Material shown START

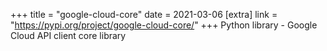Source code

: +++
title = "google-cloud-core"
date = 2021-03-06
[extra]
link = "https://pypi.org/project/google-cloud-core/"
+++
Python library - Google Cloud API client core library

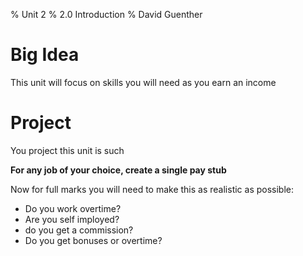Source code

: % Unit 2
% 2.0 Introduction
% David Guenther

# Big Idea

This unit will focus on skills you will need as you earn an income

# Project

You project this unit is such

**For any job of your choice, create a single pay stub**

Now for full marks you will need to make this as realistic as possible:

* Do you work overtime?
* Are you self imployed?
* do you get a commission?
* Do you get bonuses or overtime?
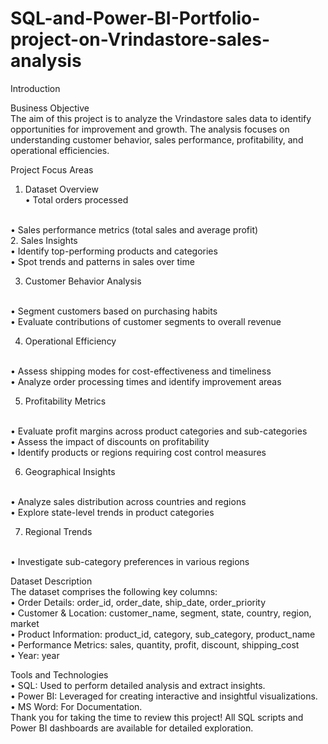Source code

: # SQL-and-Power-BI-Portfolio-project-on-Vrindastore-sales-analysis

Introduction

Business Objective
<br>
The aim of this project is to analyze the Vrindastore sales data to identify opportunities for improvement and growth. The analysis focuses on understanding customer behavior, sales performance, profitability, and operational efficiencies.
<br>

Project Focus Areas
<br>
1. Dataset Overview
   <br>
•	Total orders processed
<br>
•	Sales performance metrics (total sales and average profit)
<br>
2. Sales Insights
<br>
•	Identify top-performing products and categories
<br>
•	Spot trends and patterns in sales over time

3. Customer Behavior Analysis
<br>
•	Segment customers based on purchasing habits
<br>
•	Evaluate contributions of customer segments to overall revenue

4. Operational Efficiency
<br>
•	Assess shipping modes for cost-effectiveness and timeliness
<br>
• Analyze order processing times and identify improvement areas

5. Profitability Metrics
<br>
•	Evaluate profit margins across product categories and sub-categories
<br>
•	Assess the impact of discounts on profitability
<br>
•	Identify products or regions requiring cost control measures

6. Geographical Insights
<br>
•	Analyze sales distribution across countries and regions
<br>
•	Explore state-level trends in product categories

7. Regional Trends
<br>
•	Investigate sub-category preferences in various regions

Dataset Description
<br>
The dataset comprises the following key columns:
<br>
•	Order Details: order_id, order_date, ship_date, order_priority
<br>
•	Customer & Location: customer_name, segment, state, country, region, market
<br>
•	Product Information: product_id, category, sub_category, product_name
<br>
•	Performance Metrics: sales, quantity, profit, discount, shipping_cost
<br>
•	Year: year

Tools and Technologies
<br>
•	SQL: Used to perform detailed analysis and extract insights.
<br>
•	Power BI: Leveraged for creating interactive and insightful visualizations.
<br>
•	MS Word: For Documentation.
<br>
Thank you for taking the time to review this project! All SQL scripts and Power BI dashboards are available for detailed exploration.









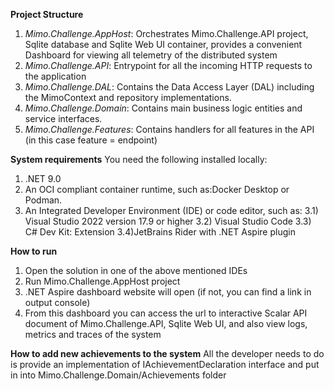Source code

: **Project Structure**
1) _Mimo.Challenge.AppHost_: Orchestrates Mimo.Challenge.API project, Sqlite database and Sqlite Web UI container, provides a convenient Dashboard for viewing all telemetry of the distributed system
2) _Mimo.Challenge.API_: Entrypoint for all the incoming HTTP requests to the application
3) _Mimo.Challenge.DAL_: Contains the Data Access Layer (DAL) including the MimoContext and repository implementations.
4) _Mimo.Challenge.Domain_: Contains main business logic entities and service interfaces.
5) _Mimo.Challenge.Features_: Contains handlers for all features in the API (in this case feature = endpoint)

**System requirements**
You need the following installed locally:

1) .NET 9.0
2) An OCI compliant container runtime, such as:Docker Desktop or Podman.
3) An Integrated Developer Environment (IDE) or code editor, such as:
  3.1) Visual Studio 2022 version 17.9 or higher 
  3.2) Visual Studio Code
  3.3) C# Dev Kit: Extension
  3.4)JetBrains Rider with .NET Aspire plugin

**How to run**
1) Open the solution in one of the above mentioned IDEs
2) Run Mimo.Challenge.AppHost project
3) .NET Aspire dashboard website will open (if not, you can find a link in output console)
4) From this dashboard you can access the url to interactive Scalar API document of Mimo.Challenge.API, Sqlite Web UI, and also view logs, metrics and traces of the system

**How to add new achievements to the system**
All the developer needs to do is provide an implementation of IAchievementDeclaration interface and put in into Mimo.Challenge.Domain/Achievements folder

Material shown END

— What this task involves —
Identify each line in the material that contains the word "container", and copy those lines out in full.

— Written answer —
1) _Mimo.Challenge.AppHost_: Orchestrates Mimo.Challenge.API project, Sqlite database and Sqlite Web UI container, provides a convenient Dashboard for viewing all telemetry of the distributed system
2) An OCI compliant container runtime, such as:Docker Desktop or Podman.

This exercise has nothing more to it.